Buckingham thought that, given a successful model town, the rest of England might in time be colonized by the surplus population, and thus the old centers of black industry would he wiped out. Nor was Buckingham altogether deceived. His utopia was a limited one, but out of his limitations has come success. In 1848 this utopia was a chimera; in 1898, Mr. Ebenezer Howard reconstructed it and set it forth in a persuasive little book called Tomorrow, and as a direct result of the plans advocated by Mr.

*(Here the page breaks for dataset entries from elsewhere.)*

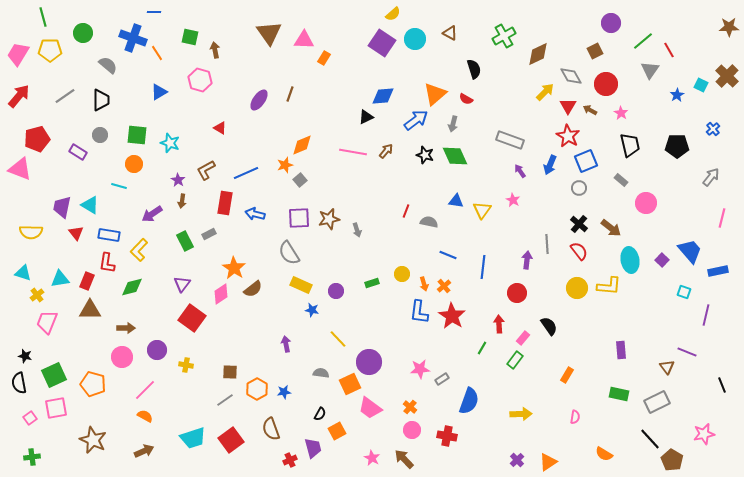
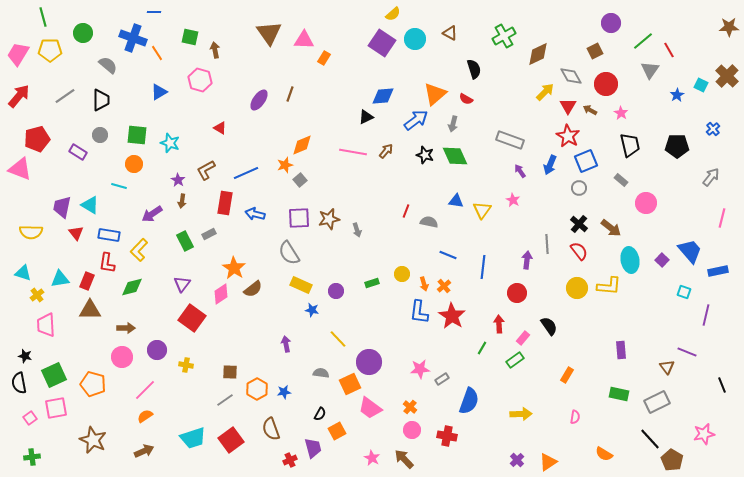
pink trapezoid at (47, 322): moved 1 px left, 3 px down; rotated 25 degrees counterclockwise
green rectangle at (515, 360): rotated 18 degrees clockwise
orange semicircle at (145, 416): rotated 63 degrees counterclockwise
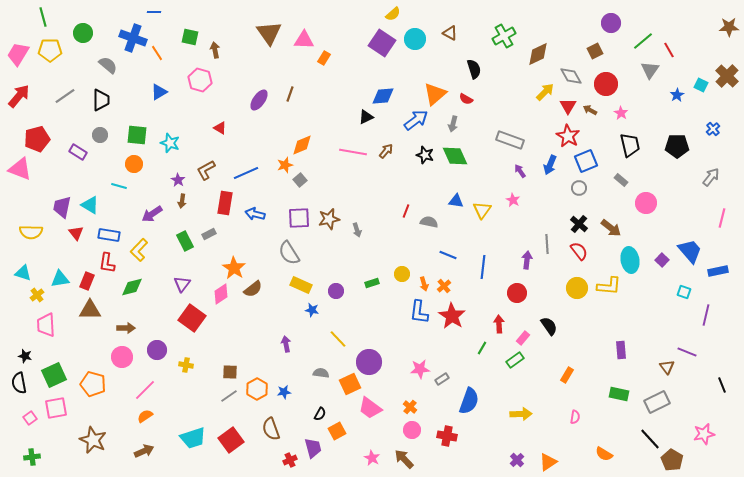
gray line at (225, 400): moved 4 px right, 4 px up
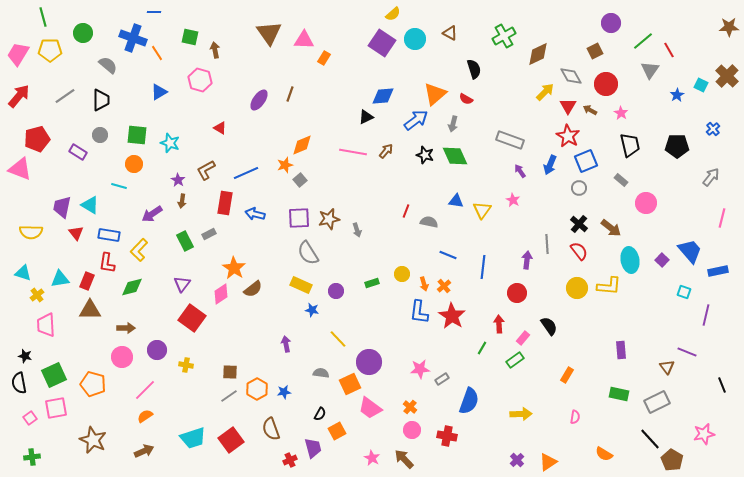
gray semicircle at (289, 253): moved 19 px right
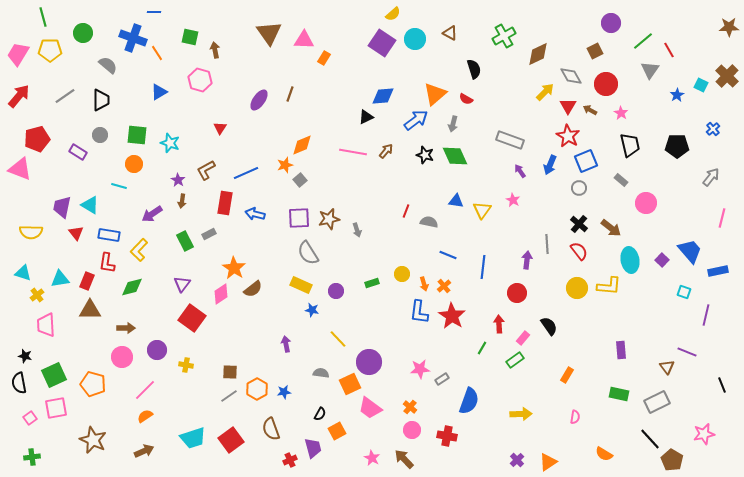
red triangle at (220, 128): rotated 32 degrees clockwise
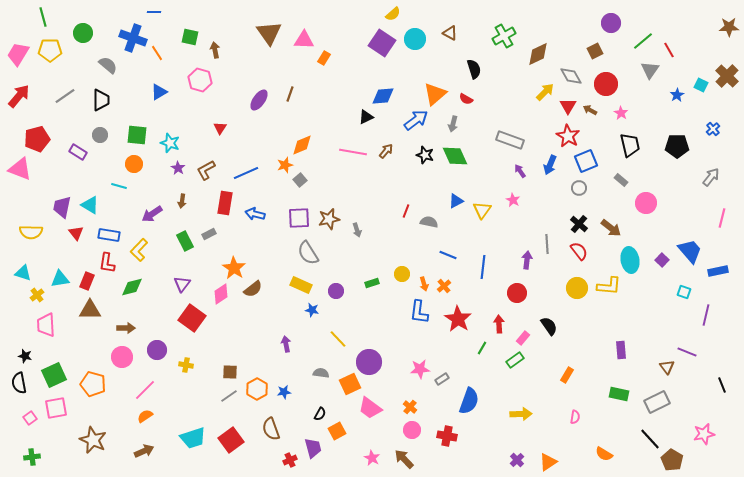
purple star at (178, 180): moved 12 px up
blue triangle at (456, 201): rotated 35 degrees counterclockwise
red star at (452, 316): moved 6 px right, 3 px down
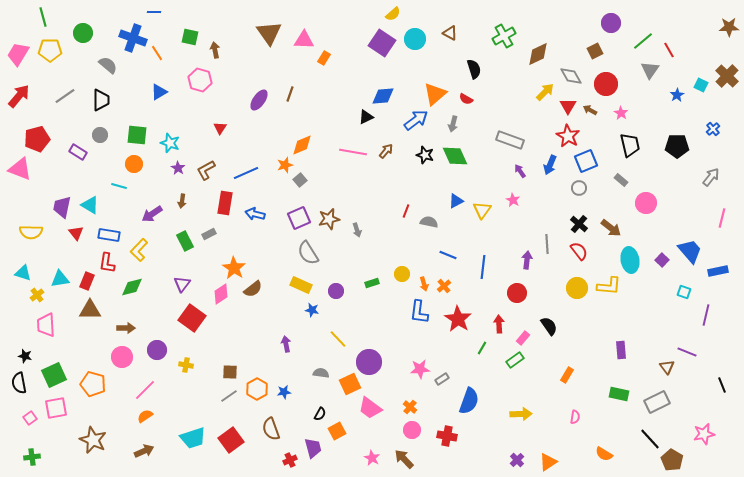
purple square at (299, 218): rotated 20 degrees counterclockwise
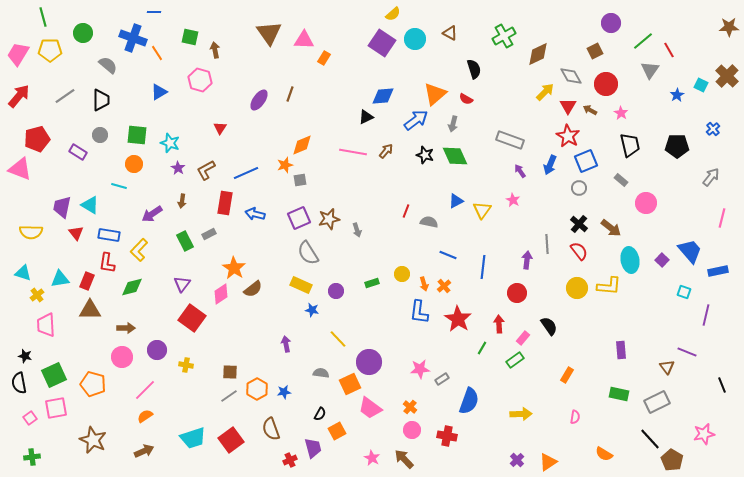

Howard, a flourishing Garden City called Letchworth has come into existence; which in turn has propagated another garden city, called Wellwyn; and at the same time has, by example, paved the way for numerous other garden cities and garden suburbs in various parts of Europe and in America.
With this mid-Victorian theorist, we pass over from a pre-scientific method of thinking to one which sacrifices the artistic imagination to a realistic grasp of the facts; and in this passage something is gained and something is lost. Buckingham gains by confining his proposals to what is immediately practicable. He loses by not having the imaginative energy to criticize the ways, means, and ends that are sanctioned by current practice. If utopia begins with Plato’s glorious dream of an organic community, the image of the just man made perfect, it cannot end with Buckingham’s invention of a shell. Nevertheless, through the nineteenth century the superficial utopians, the shell-builders, are dominant; and we must continue to examine them.